Summary
The Way of the Househusband turns a lot of tropes on their head in this irreverent, funny tale of a feared Yakuza legend who has given up crime for housework.
This review of The Way of the Househusband is spoiler-free.
Adapted from Kousuke Oono’s manga series, The Way of the Househusband, now streaming on Netflix, feels like an antidote to a lifetime of tough-guy tropes. Taking the usual jumping-off point of a feared Yakuza enforcer and turning it completely on its head, this all-too-brief adaptation provides five breezy episodes of homemaking from a uniquely, ridiculously macho perspective.
The titular househusband is Tatsu, once a feared criminal known as “The Immortal Dragon”, and now a stay-at-home domestic God in eternal service to his careerist wife, Miku. The joke, which is reiterated in various forms throughout multiple numbered chapters, is that Tatsu hasn’t really changed much despite the switch in career. He applies the same deathly serious expertise to DIY, cooking, and cleaning as he presumably once did to fighting, but he seems oddly unaware of how others perceive his legendary reputation as a killer. In one sequence, he sits down with a terrified door-to-door knife salesman to “test out” his wares, and it’s genuinely funny how neatly the whole premise fits together.

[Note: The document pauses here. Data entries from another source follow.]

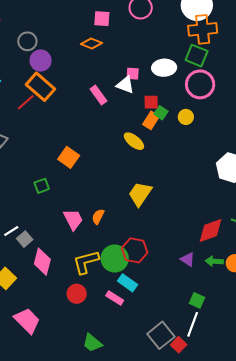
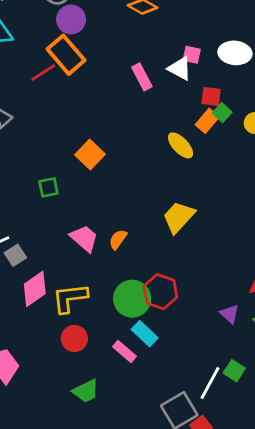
pink trapezoid: (73, 219) -> (84, 238), turned -30
pink diamond: (42, 262) -> (35, 289), turned 32
yellow L-shape: (86, 262) -> (70, 298), moved
white line: (193, 324) -> (210, 383), moved
green trapezoid: (92, 343) -> (86, 391), moved, turned -75

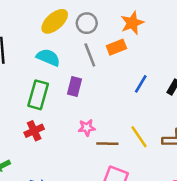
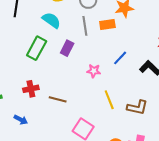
pink star: (87, 128) -> (94, 71), moved
red cross: (34, 131) -> (31, 89), moved
brown line: (107, 144) -> (58, 99), moved

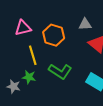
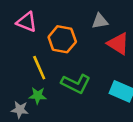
pink triangle: (23, 28) -> (27, 22), moved, turned 42

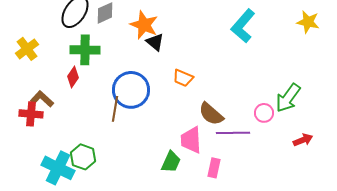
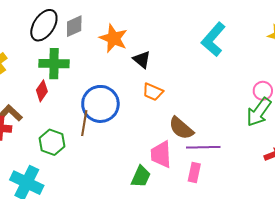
black triangle: (155, 42) -> (142, 60), moved
pink circle: (264, 113) -> (263, 91), moved
green hexagon: (83, 157) -> (52, 142), moved
pink rectangle: (214, 168) -> (194, 173), moved

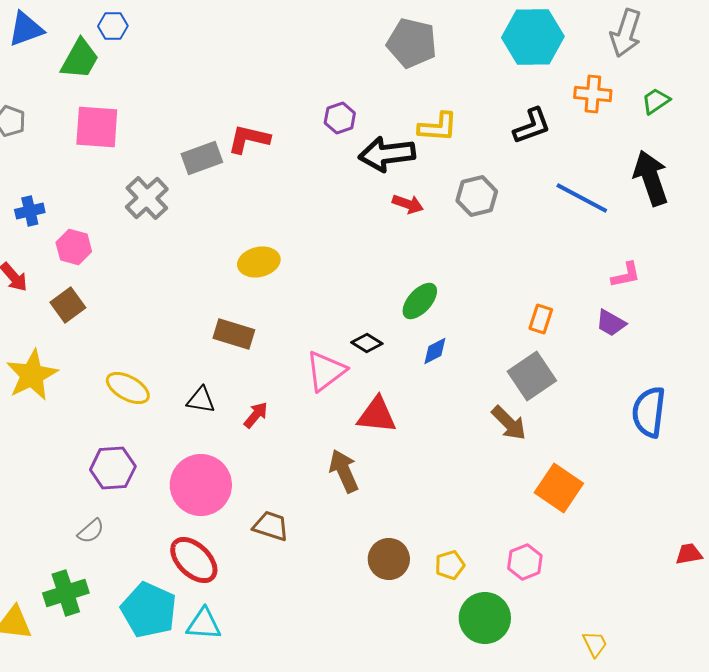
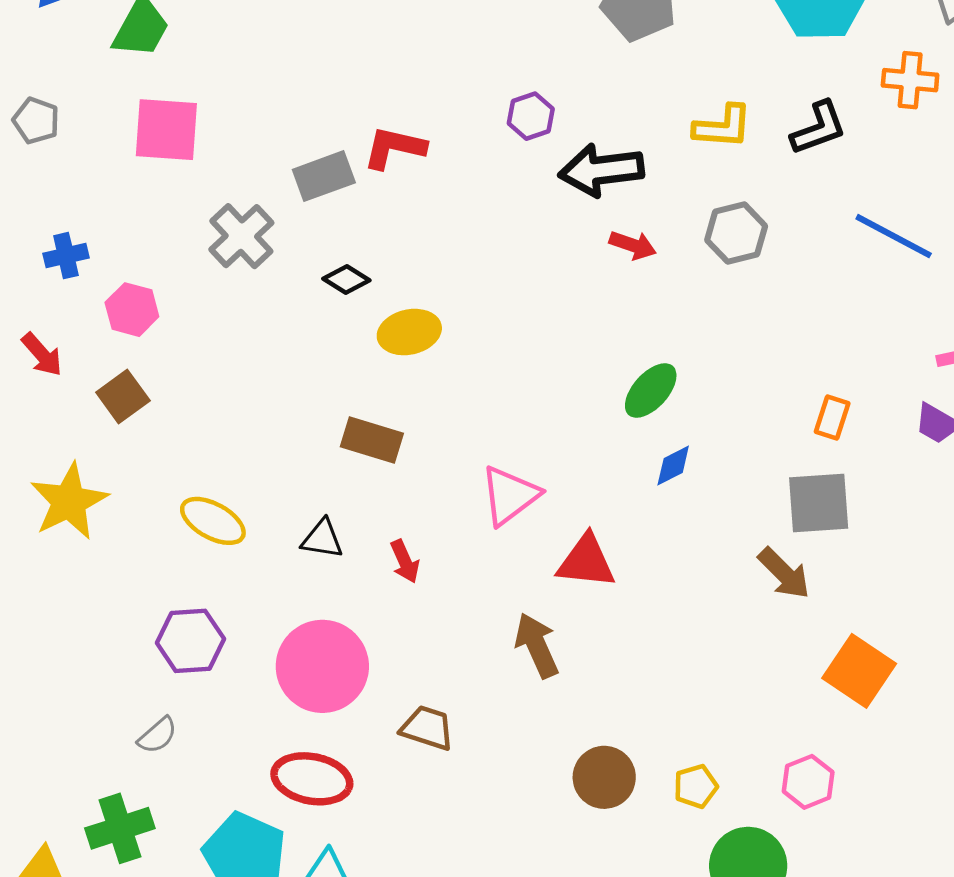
yellow L-shape: (438, 127) -> (723, 127), moved
black diamond: (367, 343) -> (346, 280), moved
gray square: (532, 376) -> (819, 503), turned 30
red arrow: (256, 415) -> (405, 561), turned 116
red ellipse: (194, 560) -> (312, 779), turned -33

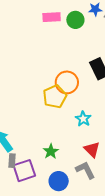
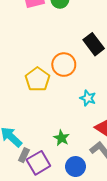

This is part of the essential point of The Way of the Househusband, which is that there really isn’t all that much difference between being a deadly enforcer and a devoted husband. Both require a lot of the same skills and attitudes, which means the show works not just as a comedy but as a subversion of long-held ideas about manliness. The punchline of most of the jokes is that it isn’t Tatsu who comes across as ridiculous, but everyone else who continues to find the most obvious way of categorizing his specific way of doing things.
“Everyone else” includes Miku, Tatsu’s father, members of his old gang – especially Masa, who is so taken with his homemaking skills that he becomes his apprentice in the hopes of developing a similar degree of masculine fortitude – and former rivals, with one of whom Tatsu settles his differences by engaging in an impromptu cooking contest to be decided by social media. This is enough of a range of perspectives that the first season’s largely plotless structure of vignettes feels worthwhile even without an overarching narrative or end goal.
There are deliberate anachronisms in the art of The Way of the Househusband, too, with many frames lifted directly from the manga, and actual animation kept to a minimum, with only chattering mouths and roving eyes betraying the fact that this isn’t a one-to-one adaptation of the page. It isn’t the most technically impressive visual style you’ve ever seen, certainly, but it’s so in keeping with the show’s ideas and themes that you can’t help but be charmed by it – that last bit can be said of the series as a whole.